En ces temps de verbalisme impénitent, où la complaisance et l'enflure se donnent libre cours, où le discours ne fait plus sens et l'on ne prête même plus l'oreille à la parole de l'Autre, tout occupé qu'on est de la sienne, il peut être bon de relire (?) les essais que produisit à cet égard le tournant du dix-neuvième au vingtième siècle : Richard Le Gallienne ("A Conspiracy of Silence", in Prose Fancies,1894), Maeterlinck ("Le Silence", in Le Trésor des Humbles, 1896), Léon Bloy ("La Parole est d'argent, le Silence est d'or", in Exégèse des lieux communs, 1902), Vernon Lee ("Against Talking" et "In Praise of Silence", in Hortus Vitae, 1904). Vernon Lee regrettait déjà le discrédit où était tombée la Pensée, alors que le grand coupable était le Discours. "Dès que les lèvres dorment, les âmes se réveillent", écrivait Maeterlinck. Lee y revient dans un autre essai, "[an] over-garrulous tribute to silence", affirmant que les mots ne sont pas toujours de bonne compagnie. Le Gallienne allait plus loin encore, en proposant la fondation d'une "Trappe séculière" à l'imitation des moines trappistes astreints au mutisme absolu, visant, dans une formule forte, à "balayer les immémoriales jacasseries du Discours" (the sweeping away of immemorial rookeries of talk). Le religieux est d'ailleurs souvent invoqué dans ce débat. Maeterlinck notait que "la parole est du temps, le silence de l'éternité", ajoutant : "Dès que nous parlons, quelque chose nous prévient que des portes divines se ferment quelque part". Léon Bloy, comme lui, reprend le lieu commun opposant le Silence d'or à la Parole d'argent, et donnant sans doute à ce conflit sa forme définitive, en ne craignant pas d'affirmer : "la Parole semblera s'éteindre […] cependant qu'à l'autre extrémité du ciel apparaîtra la prodigieuse Face d'or de Celui qui se nomme lui-même, inscrutablement, le Silence!" Voilà qui, d'être rappelé, peut paraître salutaire, en ces temps de verbalisme impénitent. Comme est le message de Richard Le Gallienne :
Heureux moines de La Trappe! L'on a entendu le monde vous plaindre en son vain verbiage. Une heure de parole pour une année de silence! Céleste proportion! Et j'imagine que, lorsque cette heure est venue, elle paraît n'être qu'un vulgaire jouet dont vous avez oublié l'usage. Si j'étais Trappiste, j'utiliserais cette heure pour convertir les ouailles au silence et ne romprais le long mutisme de l'année que pour m'écrier : "Comme le silence est bon!"

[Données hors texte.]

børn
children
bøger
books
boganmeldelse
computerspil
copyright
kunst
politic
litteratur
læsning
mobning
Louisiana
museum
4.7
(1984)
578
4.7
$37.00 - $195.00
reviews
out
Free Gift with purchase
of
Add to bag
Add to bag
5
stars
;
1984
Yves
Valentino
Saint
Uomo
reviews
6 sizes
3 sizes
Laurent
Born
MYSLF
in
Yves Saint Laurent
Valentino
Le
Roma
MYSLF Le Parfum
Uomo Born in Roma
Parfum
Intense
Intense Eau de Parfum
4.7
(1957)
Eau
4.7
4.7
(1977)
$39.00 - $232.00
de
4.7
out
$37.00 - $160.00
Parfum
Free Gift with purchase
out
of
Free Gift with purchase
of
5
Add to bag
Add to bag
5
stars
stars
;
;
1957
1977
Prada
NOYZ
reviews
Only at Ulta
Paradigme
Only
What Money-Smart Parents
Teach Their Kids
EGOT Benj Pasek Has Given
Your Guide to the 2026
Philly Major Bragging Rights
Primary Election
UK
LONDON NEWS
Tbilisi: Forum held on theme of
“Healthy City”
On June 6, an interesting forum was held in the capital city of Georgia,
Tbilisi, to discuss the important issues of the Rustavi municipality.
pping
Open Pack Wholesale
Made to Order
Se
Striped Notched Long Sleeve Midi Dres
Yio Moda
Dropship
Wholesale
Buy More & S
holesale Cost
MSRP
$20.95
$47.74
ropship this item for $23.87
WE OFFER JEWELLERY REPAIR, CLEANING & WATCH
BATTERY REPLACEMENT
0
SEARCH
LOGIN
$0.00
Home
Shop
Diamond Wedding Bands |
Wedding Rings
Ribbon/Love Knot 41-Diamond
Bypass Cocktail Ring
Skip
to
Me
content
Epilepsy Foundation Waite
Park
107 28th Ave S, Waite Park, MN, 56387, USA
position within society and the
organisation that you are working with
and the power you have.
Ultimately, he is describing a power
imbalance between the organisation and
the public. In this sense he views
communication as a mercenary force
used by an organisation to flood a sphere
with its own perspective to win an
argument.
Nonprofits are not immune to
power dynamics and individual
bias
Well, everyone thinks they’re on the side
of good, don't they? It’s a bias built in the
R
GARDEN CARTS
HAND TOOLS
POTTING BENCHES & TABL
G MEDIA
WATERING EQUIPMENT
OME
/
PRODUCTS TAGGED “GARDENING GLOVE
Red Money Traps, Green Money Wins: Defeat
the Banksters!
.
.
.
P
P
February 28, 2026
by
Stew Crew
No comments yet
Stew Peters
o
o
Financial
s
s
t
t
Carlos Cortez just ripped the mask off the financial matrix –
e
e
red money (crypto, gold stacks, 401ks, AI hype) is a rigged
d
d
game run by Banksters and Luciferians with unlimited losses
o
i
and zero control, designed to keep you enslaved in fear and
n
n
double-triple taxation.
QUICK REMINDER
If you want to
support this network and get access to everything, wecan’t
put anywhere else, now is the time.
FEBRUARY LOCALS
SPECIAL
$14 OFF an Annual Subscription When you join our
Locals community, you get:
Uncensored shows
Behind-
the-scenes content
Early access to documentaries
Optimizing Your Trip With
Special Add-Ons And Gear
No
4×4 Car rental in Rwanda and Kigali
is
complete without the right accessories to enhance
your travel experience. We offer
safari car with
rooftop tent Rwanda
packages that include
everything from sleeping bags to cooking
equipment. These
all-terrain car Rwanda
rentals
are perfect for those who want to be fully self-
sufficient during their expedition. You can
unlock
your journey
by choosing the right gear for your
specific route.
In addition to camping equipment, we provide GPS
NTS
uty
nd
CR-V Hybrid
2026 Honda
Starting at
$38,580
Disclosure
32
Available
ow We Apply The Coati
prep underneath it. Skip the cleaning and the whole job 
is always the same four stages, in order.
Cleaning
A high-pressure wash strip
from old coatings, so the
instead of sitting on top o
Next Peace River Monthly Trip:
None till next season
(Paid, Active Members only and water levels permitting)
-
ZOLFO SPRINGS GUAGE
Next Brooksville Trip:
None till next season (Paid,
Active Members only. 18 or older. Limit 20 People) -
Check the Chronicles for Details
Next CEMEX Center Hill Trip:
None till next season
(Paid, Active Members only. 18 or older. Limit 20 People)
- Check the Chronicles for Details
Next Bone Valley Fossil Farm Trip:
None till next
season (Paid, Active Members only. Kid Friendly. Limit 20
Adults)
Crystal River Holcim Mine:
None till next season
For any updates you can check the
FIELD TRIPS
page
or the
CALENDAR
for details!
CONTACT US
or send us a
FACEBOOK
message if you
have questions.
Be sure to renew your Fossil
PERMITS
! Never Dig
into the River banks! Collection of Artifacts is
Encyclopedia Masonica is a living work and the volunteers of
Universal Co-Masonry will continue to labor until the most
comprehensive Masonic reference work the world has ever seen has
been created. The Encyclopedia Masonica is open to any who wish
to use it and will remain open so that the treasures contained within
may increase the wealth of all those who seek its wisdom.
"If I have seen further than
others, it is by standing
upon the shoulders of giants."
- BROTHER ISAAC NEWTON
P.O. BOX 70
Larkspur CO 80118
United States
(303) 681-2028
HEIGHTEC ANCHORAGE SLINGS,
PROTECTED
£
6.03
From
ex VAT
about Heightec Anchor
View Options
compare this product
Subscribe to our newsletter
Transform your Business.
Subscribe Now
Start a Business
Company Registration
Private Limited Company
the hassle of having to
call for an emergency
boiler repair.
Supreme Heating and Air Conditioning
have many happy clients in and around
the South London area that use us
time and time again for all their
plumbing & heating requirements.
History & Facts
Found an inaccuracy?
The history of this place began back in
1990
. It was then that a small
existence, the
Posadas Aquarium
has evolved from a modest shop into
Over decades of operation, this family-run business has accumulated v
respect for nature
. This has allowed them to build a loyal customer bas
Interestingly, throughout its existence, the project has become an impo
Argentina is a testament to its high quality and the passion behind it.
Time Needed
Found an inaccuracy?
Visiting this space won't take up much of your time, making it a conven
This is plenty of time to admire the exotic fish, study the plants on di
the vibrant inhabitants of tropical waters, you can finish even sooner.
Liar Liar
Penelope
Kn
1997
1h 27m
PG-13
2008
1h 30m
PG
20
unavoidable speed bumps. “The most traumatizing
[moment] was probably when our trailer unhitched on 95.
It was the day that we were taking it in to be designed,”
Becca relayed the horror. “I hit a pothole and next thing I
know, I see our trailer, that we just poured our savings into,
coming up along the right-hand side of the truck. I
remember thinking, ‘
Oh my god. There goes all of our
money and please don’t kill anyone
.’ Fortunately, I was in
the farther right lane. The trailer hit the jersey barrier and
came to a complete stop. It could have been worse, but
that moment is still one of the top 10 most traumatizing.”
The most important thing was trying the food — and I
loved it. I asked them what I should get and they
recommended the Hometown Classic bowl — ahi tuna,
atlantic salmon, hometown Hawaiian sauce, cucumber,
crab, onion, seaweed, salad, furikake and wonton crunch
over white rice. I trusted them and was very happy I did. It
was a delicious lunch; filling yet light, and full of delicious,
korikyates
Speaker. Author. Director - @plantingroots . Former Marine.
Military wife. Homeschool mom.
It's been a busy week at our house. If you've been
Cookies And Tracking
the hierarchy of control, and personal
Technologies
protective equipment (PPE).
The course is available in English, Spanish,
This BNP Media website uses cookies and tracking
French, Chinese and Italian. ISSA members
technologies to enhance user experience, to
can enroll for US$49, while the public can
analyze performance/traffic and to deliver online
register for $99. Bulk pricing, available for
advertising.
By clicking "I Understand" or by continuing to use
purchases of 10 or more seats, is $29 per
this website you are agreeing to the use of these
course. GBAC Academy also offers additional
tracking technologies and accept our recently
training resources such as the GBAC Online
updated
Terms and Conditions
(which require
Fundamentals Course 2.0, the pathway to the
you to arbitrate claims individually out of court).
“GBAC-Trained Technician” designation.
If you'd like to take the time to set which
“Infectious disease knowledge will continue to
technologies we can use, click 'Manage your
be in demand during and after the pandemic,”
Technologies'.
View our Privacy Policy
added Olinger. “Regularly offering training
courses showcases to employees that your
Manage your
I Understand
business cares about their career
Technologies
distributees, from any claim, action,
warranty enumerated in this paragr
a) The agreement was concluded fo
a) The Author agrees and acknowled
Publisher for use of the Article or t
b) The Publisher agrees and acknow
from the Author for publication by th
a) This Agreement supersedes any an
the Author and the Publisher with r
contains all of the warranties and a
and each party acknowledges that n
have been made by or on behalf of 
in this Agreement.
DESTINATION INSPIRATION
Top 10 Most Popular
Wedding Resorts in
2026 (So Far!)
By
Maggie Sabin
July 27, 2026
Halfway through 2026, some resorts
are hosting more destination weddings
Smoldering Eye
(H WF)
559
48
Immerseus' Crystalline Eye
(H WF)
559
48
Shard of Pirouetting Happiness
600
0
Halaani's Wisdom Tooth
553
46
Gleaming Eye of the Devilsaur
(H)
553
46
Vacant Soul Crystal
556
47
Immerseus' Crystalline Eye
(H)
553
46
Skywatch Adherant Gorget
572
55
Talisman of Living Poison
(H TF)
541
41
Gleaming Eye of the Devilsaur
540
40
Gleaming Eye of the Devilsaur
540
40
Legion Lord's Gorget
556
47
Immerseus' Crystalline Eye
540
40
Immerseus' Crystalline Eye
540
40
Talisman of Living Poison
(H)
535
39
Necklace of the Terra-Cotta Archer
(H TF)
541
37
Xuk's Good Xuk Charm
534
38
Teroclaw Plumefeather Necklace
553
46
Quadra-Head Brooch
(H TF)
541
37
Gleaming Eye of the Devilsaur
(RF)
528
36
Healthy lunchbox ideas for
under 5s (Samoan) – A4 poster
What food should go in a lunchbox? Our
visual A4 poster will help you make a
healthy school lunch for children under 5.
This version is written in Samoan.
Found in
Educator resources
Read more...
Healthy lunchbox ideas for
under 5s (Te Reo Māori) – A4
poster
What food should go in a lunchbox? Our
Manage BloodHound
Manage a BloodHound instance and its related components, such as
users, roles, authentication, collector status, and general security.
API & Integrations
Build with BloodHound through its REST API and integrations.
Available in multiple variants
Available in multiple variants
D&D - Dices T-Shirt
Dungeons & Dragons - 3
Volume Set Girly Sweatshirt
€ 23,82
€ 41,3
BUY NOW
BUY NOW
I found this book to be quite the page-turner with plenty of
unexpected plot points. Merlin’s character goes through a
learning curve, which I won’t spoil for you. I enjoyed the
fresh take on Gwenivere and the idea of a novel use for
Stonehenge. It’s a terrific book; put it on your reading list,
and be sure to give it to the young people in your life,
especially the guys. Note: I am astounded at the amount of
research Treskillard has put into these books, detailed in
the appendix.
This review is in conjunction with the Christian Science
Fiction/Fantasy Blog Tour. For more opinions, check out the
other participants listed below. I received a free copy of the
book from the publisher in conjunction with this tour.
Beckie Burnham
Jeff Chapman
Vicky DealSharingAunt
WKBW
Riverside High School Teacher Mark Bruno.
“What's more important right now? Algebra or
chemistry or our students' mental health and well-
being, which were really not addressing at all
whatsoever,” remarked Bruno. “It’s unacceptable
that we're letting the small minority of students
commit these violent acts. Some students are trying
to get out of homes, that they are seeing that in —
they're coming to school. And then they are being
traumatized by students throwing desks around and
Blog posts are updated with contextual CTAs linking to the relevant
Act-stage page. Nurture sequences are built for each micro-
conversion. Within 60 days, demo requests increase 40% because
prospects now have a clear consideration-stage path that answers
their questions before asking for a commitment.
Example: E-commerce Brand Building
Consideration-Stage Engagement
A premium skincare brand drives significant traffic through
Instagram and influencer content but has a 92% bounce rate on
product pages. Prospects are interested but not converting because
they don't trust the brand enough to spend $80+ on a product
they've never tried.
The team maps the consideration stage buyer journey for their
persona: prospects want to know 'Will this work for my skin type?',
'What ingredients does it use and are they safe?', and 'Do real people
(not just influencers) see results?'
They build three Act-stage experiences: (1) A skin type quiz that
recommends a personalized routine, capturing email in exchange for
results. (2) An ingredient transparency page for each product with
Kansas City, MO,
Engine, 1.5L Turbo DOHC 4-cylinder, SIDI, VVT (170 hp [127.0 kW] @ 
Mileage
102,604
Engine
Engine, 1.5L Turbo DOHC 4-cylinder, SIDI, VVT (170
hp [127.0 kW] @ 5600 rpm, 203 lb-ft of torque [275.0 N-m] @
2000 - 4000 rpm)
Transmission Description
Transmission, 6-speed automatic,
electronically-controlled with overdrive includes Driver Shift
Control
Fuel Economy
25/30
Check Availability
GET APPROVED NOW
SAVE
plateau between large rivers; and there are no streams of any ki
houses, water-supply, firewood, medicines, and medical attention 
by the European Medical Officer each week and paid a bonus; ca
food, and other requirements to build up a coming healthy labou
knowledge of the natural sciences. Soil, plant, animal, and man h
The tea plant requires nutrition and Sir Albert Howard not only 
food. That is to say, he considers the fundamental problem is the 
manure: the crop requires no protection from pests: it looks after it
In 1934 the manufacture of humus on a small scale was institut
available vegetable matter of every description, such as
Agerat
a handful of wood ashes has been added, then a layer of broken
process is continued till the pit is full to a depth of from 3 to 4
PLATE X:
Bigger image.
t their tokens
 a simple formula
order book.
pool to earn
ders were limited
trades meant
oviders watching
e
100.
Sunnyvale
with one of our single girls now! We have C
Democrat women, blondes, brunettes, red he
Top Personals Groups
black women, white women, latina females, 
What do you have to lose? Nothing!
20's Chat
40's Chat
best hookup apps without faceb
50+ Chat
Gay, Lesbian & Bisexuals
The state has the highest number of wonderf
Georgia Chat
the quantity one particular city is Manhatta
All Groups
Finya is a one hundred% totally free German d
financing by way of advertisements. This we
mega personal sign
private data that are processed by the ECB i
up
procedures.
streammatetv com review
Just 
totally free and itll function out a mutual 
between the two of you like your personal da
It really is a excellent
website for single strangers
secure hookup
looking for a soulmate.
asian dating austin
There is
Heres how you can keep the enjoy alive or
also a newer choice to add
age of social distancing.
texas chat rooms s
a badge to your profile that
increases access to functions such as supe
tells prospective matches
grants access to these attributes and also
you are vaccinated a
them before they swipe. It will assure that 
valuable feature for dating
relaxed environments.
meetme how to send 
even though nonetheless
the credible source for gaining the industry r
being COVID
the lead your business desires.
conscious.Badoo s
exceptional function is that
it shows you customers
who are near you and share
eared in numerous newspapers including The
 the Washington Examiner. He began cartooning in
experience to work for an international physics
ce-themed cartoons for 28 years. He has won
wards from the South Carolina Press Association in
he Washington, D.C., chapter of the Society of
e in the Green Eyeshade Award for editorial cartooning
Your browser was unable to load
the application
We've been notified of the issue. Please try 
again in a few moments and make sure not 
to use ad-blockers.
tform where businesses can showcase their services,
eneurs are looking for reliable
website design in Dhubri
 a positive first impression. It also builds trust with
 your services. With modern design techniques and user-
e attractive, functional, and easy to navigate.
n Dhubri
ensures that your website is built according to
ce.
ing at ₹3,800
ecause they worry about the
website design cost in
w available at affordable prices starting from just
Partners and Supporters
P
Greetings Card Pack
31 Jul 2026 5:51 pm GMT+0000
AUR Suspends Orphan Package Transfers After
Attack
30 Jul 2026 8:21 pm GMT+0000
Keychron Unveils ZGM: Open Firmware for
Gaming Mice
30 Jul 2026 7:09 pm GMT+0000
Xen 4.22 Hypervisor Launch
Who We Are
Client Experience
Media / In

Inaugurons donc une Trappe séculière, ourdissons une conspiration du silence, envoyons promener le monde. Et si nous devons parler, que ce soit en latin ou dans le volapük d'une musique chargée de sens; et que nul ne plaisante sinon en grec, - afin que tout le monde rie! Mais, mieux encore, laissons complètement tomber la parole et écoutons l'étoile du matin.